What this task involves -
All of the data goes into your copy exactly as written. Images do not.

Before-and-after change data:
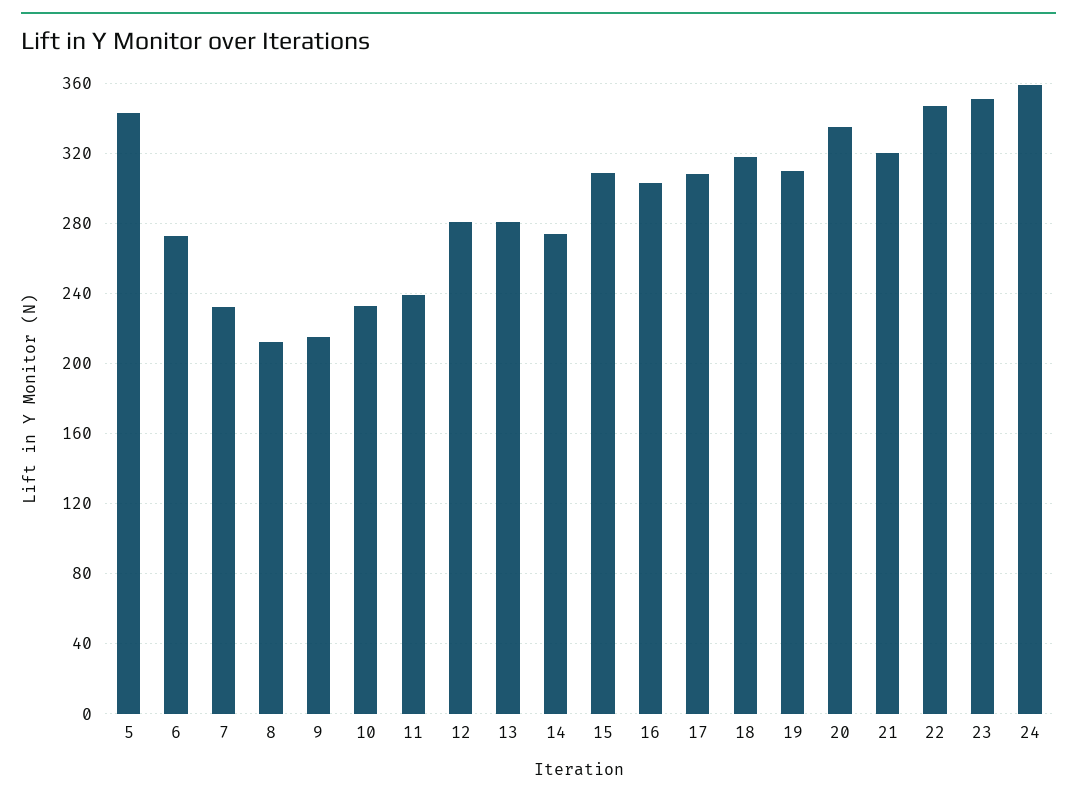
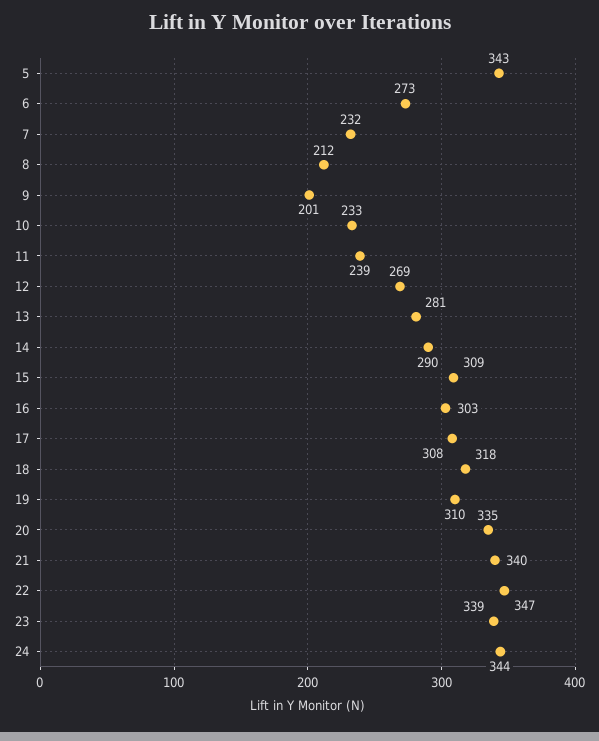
9: 215 -> 201
12: 280 -> 269
14: 275 -> 290
21: 320 -> 340
23: 350 -> 339
24: 360 -> 344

Response box -
9: 215 -> 201
12: 280 -> 269
14: 275 -> 290
21: 320 -> 340
23: 350 -> 339
24: 360 -> 344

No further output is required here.